Когда Каховский крикнул: «Какая подлость!» — все оглянулись, и наступила тишина. Думали, Батенков обидится. Но он проговорил спокойно и задумчиво, как будто продолжая следовать за своею собственною мыслью:
— Правильно, сударь, заметить изволили: превеликою сие может быть подлостью; подлость одна и есть нынче в России. Но не всегда же было так. Для того и нужна революция, чтобы снова не подлым стало…
— Ну чего, брат, канитель-то тянуть, — возмутился наконец, Рылеев: — скажи-ка лучше попросту: за царя ты что ли?
— За царя? Нет, то есть, значит, того, как бы сказать не соврать, если и за царя, то не за такого, как нынешний. Истинный-то царь — все равно что святой; душу свою за народ полагает; страстотерпец и мученик; сам от царства отрекается. Богу всю власть отдает, народ освобождает… А этот что?
— Да ведь и этот, — возразил Рылеев, — в Священном-то Союзе, помнишь: «все цари земные слагают венцы свои у ног единого Царя Христа Небесного…»
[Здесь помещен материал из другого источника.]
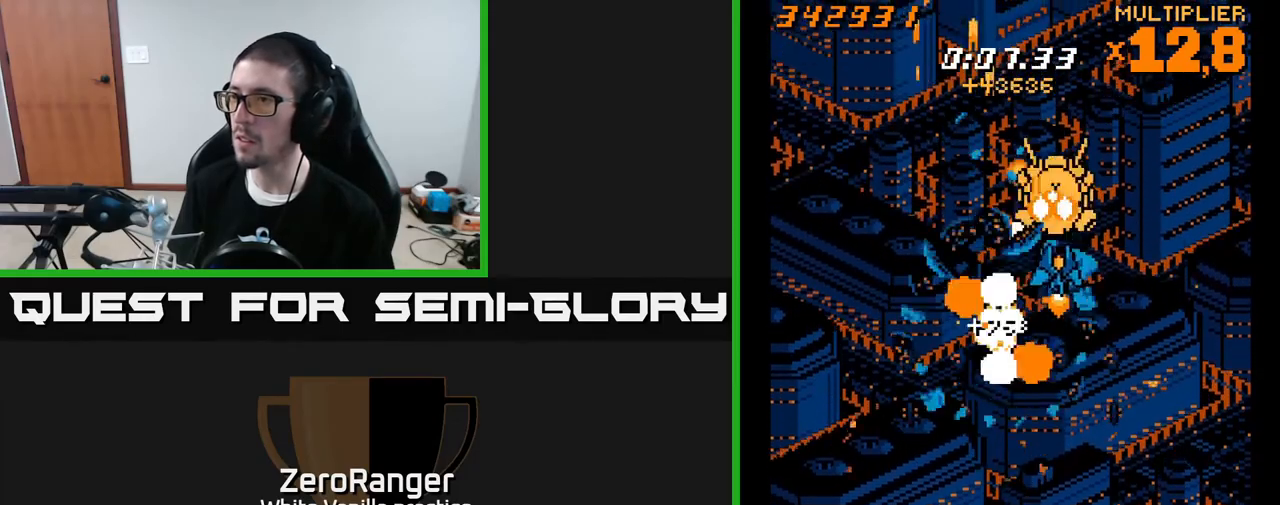
{"buttons": [], "right_stick": "center", "events": [[33, "DPAD_UP", "up"], [350, "DPAD_RIGHT", "up"], [450, "A", "up"]]}
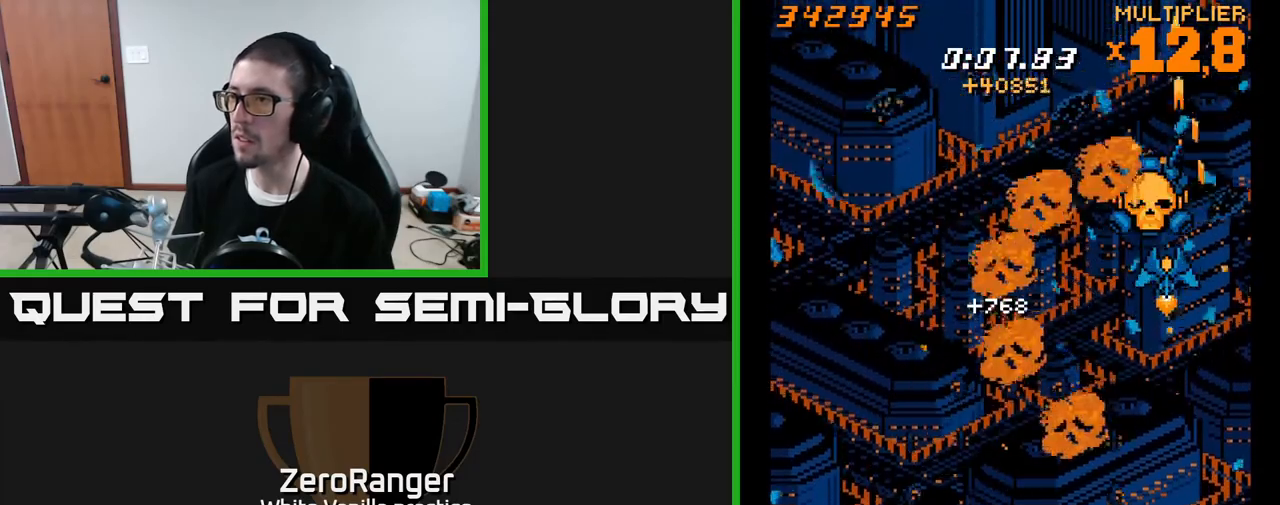
{"buttons": [], "right_stick": "center", "events": [[283, "DPAD_LEFT", "down"], [367, "DPAD_LEFT", "up"]]}
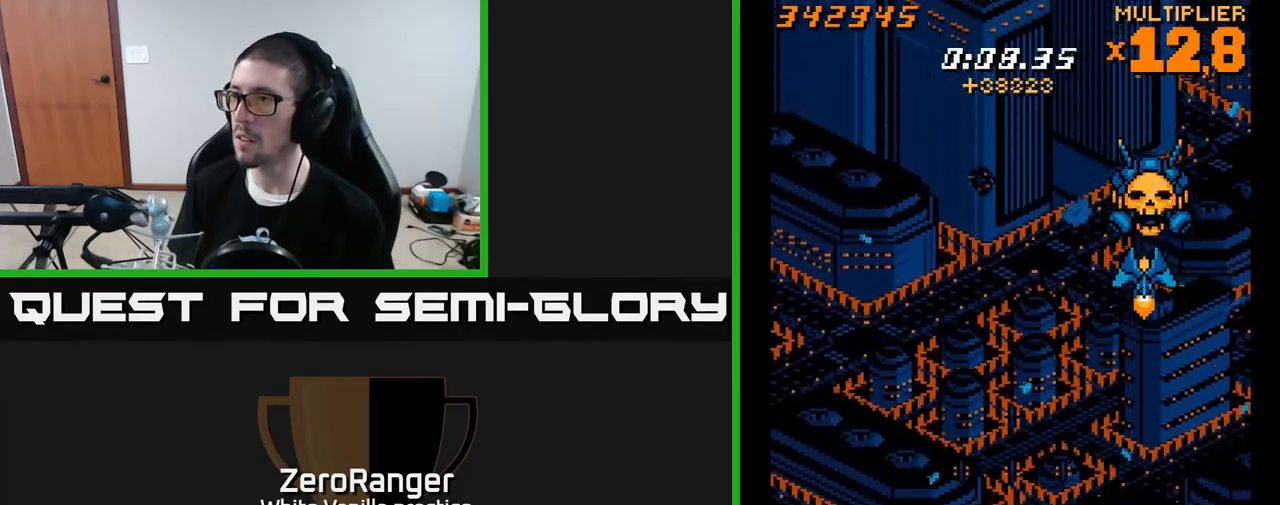
{"buttons": ["A"], "right_stick": "center", "events": [[333, "A", "down"]]}
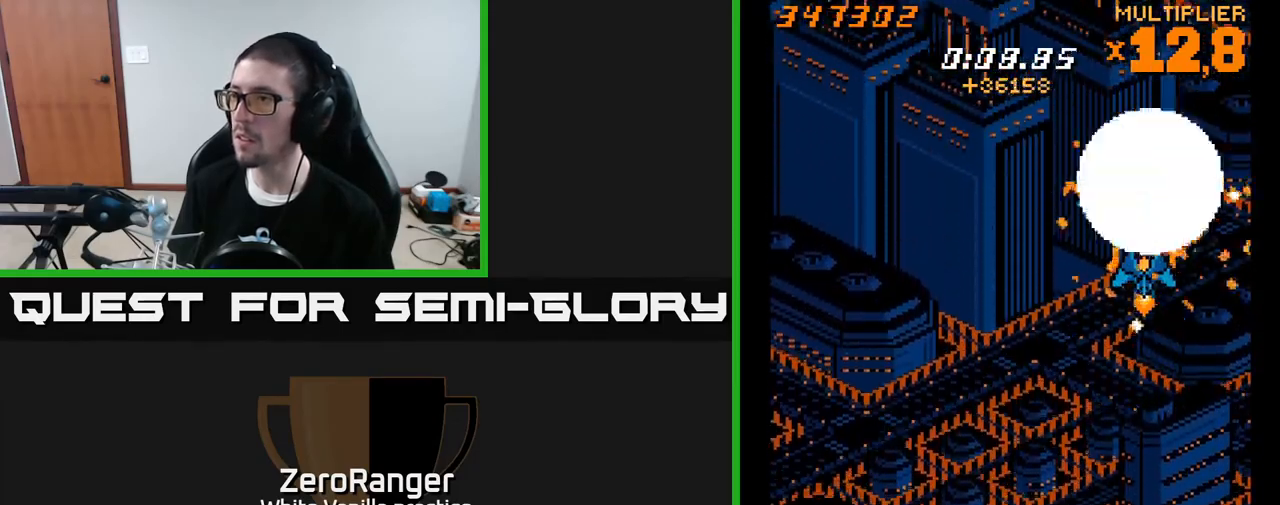
{"buttons": ["A", "DPAD_DOWN", "DPAD_RIGHT"], "right_stick": "center", "events": [[83, "DPAD_DOWN", "down"], [417, "DPAD_RIGHT", "down"]]}
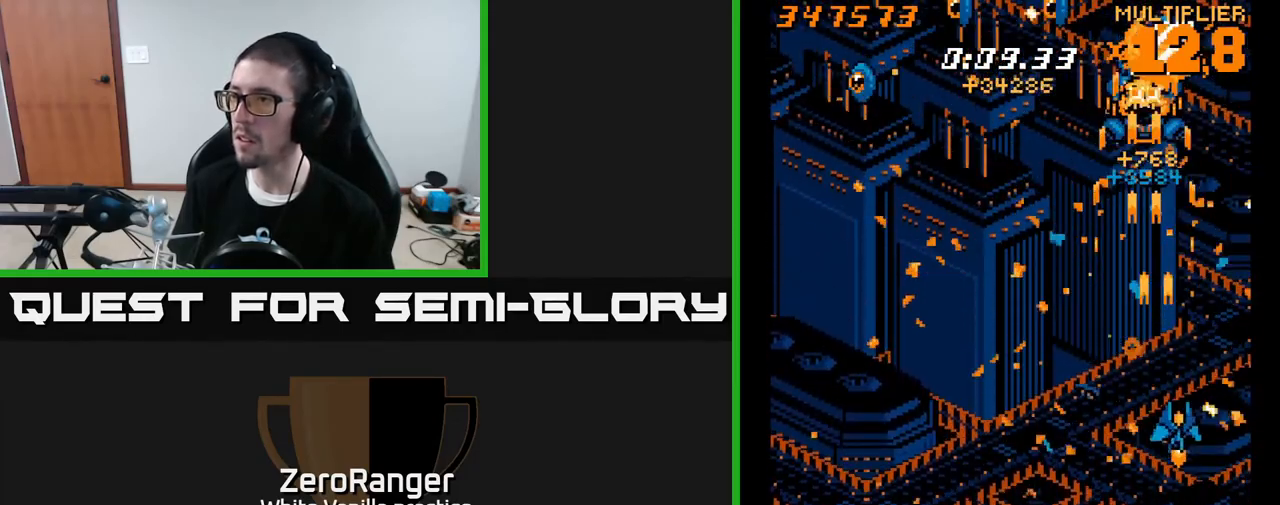
{"buttons": ["X", "DPAD_LEFT"], "right_stick": "center", "events": [[50, "DPAD_RIGHT", "up"], [67, "X", "down"], [117, "DPAD_LEFT", "down"], [133, "A", "up"], [350, "DPAD_DOWN", "up"]]}
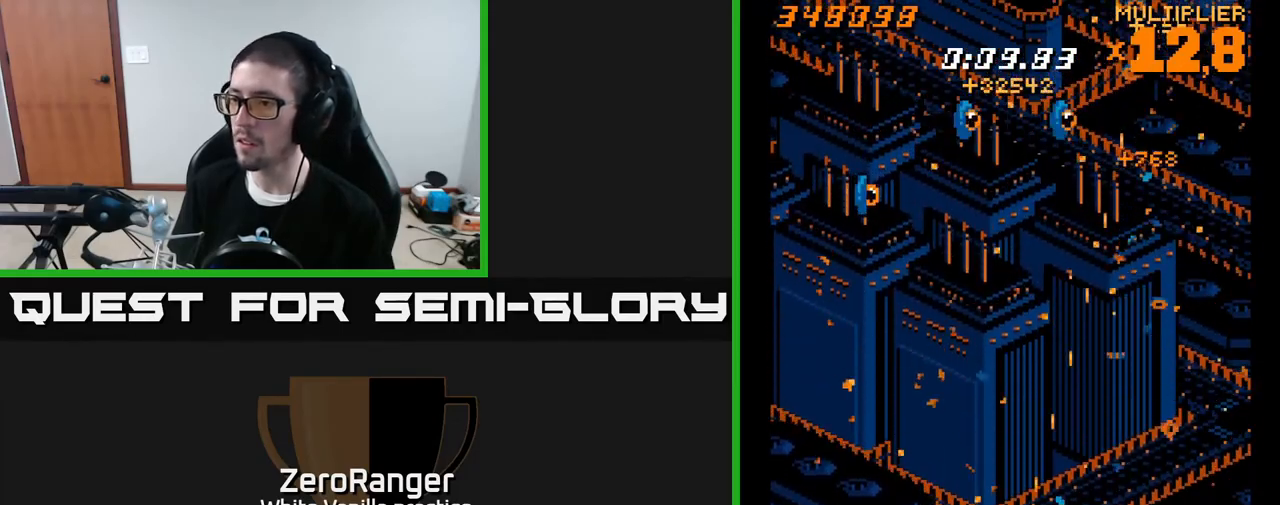
{"buttons": ["X", "DPAD_LEFT"], "right_stick": "center", "events": [[83, "DPAD_UP", "down"], [500, "DPAD_UP", "up"]]}
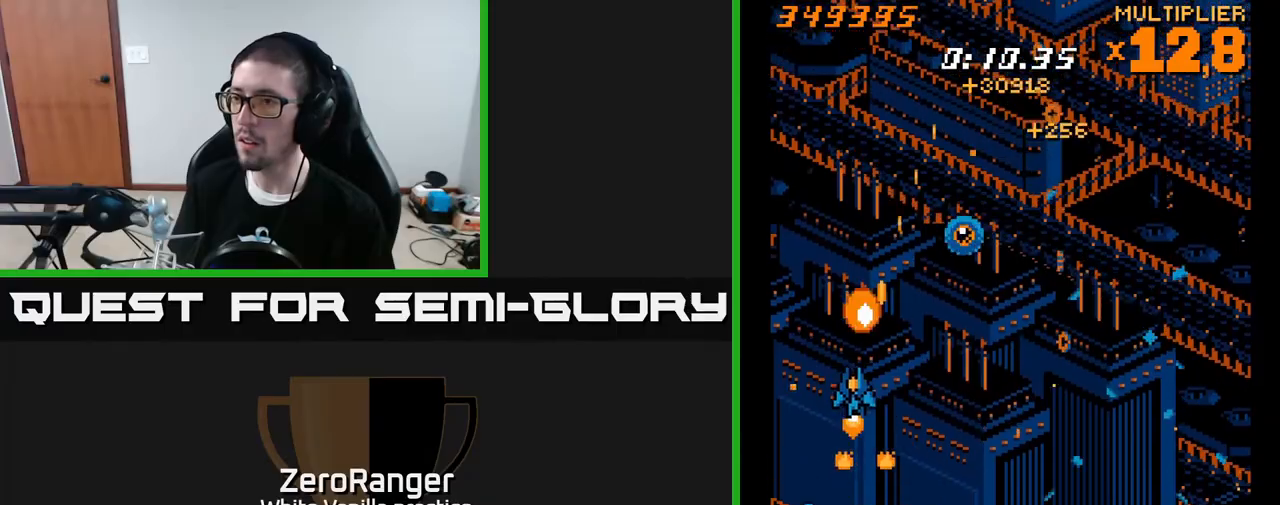
{"buttons": ["X", "DPAD_RIGHT"], "right_stick": "center", "events": [[83, "DPAD_DOWN", "down"], [100, "DPAD_LEFT", "up"], [117, "DPAD_RIGHT", "down"], [283, "DPAD_DOWN", "up"], [350, "DPAD_UP", "down"], [367, "DPAD_RIGHT", "up"], [467, "DPAD_RIGHT", "down"], [483, "DPAD_UP", "up"]]}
— Великая, великая мысль! Величайшая! Больше сей мысли и нет на земле и не будет вовеки. Только исподлили, изгадили мерзавцы так, что разве самому Меттерниху или черту под хвост. За это их убить мало! — потряс он кулаком с внезапною яростью, и по лицу его в эту минуту видно было, что он мог потерять всю команду с пушками от чрезмерной храбрости.
— А коли так, — засмеялся Рылеев, — нам все равно: царь так царь. Кто ни поп, тот и батька. Только бы революцию сделать!
Батенков умолк и сердито выбил пепел из потухшей трубки, как будто сам потух; увидел, что никто ничего не понимает.
Одни смеялись, другие сердились.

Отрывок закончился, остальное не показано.